A few of the ribbons my grandmother won for her baked goods at the South Plains Fair, ca. 1960.I've had a few questions about Family Recipe Mondays. The recipes are in fact all family favorites, most of them older than I am (which is no longer insignificant, alas). We have spent a long time sorting, organizing and scanning them so that everyone who wants a copy can have one, in the original handwriting and measurements. It's been a labor of love.
I have transcribed the recipes, and Gene has scanned them. I made the judgment call early on that I was not going to try to update measurements or ingredients. These are relics of their time. There are a number of them I will probably never make, but they are fascinating glimpses into the history of the family, time and place. I can tell the difference between a 1920s favorite and a 1960s favorite in many cases from the ingredients alone. And I am having fun sharing these.
My grandmother and her sister were just the opposite: they did not give out recipes to anyone except family and trusted friends, and sometimes not even then, even to each other, depending on the status of their relationship at any given moment. Cooking was the touchstone of excellence for them. They were good at it, but convinced that someone was going to take this from them somehow. So I have an occasional twinge when I post one of their recipes, knowing that they would never have done what I am doing now and putting them out for the world to see.

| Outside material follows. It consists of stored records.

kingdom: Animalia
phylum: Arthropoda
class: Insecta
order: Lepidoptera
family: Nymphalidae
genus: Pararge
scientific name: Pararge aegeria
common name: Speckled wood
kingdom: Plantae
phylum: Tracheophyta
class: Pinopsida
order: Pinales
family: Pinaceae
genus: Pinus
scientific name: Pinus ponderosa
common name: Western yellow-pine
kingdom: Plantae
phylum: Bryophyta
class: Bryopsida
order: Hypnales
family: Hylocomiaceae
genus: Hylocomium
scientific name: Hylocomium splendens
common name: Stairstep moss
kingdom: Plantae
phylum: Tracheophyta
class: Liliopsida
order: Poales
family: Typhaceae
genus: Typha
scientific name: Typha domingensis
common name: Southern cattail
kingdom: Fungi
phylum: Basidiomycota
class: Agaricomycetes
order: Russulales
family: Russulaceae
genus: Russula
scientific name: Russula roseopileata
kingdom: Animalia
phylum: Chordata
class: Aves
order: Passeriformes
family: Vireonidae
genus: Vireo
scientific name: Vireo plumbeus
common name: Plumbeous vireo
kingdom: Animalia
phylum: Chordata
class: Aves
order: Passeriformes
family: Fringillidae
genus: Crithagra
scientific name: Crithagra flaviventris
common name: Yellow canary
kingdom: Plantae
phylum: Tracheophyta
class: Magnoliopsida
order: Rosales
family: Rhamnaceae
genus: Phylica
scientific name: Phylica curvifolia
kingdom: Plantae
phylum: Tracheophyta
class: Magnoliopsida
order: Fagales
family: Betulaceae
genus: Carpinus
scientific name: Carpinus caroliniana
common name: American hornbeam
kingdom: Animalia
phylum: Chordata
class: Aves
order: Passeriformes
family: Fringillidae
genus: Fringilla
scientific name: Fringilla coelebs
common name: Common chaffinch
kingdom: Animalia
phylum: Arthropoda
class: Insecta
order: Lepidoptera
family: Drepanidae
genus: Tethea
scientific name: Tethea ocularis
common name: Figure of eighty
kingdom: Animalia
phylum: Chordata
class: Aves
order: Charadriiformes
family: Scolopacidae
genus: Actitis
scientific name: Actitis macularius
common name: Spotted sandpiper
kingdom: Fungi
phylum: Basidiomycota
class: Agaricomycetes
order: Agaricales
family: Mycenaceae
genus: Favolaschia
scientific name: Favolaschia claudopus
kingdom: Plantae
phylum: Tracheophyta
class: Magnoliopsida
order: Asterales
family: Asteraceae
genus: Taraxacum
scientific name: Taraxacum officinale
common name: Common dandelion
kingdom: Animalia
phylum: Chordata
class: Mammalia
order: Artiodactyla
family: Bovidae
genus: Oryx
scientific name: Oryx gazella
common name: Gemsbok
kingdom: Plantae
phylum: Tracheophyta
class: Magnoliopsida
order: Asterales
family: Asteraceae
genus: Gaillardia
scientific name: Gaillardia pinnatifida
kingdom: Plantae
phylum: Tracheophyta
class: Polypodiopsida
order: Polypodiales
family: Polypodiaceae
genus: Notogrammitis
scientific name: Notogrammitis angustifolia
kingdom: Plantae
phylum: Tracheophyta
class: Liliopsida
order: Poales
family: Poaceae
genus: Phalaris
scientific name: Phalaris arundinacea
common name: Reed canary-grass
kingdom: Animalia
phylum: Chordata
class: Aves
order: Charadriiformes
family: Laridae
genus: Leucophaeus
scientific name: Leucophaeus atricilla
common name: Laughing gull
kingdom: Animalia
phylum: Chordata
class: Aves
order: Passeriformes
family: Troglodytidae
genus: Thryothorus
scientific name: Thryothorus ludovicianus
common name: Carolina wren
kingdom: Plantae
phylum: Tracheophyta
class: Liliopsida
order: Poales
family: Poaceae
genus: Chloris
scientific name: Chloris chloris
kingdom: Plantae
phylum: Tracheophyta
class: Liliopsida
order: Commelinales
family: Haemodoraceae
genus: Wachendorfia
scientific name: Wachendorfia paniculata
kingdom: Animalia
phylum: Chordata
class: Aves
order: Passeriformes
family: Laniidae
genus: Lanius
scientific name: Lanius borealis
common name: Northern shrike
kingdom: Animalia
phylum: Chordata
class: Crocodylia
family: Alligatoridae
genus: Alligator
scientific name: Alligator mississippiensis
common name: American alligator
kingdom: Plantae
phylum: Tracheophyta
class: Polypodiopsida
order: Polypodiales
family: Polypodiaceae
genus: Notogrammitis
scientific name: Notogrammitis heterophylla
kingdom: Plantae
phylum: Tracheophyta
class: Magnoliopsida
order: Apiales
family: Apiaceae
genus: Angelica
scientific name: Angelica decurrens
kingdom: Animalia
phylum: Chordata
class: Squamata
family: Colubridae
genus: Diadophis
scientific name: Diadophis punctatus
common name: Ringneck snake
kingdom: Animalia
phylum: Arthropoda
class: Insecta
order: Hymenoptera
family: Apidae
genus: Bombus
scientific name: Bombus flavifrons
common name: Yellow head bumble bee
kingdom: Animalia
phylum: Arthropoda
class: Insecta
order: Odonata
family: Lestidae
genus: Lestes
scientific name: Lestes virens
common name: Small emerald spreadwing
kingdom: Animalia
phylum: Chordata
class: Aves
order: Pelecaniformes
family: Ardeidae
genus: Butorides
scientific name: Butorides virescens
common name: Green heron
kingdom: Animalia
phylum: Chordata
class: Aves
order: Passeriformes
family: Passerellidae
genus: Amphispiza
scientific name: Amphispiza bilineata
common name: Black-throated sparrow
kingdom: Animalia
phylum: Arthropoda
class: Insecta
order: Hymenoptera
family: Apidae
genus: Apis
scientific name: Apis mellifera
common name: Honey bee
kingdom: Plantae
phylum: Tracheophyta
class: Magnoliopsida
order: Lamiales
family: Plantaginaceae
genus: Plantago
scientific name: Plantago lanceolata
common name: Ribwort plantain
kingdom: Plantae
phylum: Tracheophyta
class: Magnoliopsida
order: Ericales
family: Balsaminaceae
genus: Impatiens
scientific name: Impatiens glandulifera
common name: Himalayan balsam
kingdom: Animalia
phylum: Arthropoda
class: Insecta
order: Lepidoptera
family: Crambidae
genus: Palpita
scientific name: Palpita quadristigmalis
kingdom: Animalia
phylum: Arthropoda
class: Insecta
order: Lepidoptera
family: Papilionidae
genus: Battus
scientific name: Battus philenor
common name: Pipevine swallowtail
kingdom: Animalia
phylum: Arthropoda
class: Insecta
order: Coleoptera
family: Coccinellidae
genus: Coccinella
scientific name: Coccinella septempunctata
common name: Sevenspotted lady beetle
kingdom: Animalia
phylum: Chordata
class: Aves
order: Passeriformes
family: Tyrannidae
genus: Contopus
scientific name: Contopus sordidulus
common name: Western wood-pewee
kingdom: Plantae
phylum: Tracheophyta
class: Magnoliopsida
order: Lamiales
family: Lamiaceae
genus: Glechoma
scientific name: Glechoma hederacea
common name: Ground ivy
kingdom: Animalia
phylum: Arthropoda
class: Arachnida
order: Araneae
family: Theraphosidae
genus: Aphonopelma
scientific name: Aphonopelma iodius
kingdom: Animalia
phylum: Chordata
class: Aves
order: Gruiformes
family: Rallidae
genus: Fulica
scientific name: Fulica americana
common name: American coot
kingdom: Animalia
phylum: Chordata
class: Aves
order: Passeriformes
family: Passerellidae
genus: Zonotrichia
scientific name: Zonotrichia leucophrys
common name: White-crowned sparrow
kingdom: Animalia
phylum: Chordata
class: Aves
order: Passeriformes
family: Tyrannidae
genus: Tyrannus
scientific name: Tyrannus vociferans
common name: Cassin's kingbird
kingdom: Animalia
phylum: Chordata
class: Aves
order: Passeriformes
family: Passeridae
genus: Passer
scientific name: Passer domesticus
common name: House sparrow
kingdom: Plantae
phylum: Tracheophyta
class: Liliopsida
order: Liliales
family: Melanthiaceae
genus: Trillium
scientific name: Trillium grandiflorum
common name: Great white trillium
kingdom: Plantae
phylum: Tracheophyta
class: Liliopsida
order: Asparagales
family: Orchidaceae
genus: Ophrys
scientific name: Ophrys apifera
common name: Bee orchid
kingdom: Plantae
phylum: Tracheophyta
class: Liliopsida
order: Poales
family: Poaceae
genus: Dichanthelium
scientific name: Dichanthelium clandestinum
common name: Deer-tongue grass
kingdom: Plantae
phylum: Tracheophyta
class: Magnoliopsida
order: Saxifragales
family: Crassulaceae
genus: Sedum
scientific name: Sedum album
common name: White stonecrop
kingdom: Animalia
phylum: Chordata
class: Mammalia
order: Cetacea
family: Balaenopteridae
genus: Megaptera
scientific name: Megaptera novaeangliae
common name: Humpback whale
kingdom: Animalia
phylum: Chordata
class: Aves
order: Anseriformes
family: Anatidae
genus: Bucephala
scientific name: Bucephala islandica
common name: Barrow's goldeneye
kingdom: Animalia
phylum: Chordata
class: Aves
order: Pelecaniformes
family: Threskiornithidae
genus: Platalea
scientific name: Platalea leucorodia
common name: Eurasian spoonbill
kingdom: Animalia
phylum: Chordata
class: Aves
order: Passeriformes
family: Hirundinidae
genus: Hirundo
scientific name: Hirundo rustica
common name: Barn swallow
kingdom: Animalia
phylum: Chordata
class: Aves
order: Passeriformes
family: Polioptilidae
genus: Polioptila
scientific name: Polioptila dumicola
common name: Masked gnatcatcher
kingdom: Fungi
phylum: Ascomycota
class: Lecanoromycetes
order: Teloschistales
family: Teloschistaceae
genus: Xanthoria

Dessert recipes were especially hoarded. Desserts were the proof of one's cooking prowess. The most elaborate desserts were variations on layer cakes and custard pies. Me, I've never tried the Nesselrode pie recipe below--and don't have any plans to do so; that is a LOT of maraschino cherries--but the warning at the end, from my great-aunt to my grandmother, reminded me of the recipe wars all over again.
Gladys’s Nesselrode pie
1 graham cracker ready-made pie crust
1 ½ tsp unflavored gelatin (½ packet)
1 pkg. (3 oz) instant vanilla pudding/pie filling mix
2 cups whipped cream
1 cup chopped, drained maraschino cherries
½ to 1 cup pecans
6 maraschino cherry halves
Combine gelatin with dry pudding mix according to pudding directions. Cool to room temperature. Fold in whipped cream, chopped cherries and nuts. Spoon into crust and chill until firm (3 to 4 hours). Decorate top with more whipped cream, cherry halves, slivered semi-sweet chocolate. Refrigerate until ready to serve.
Gladys’s note: “Nesselrode [was] named for a Russian diplomat and statesman (Count Karl Robert Nesselrode). This dish was a favorite of royalty before it crossed the sea to America. I make my own pie crusts from butter-flavored Crisco; I make 3 to 6 at a time. I buy my maraschino cherries by the half gallon. Hope you don’t have this recipe, hope you like it and dine like royalty. Don’t pass it out any more than you did the Texas cream [pie].”
--Gladys Brooks Strickland
Well, she was right about the Count and the dessert (originally more of an iced custard) being named for him. I'm not sure that this early 1980s version has much connection to the original Nesselrode pudding, however. Women of my grandmother's generation weren't shy about jumping on time-savers like prepared pie crusts and instant mixes. They had, by that time, spent 60+ years in the kitchen, starting with wood-fired stoves, through gas to electric. Pies were still the test of their cooking skill, and a rich indulgent one like this was perfect for impressing a club meeting or a bunch of rowdy grandchildren.
So there it is. Use this and all of our recipes as you like. Some things are not really meant to be secrets.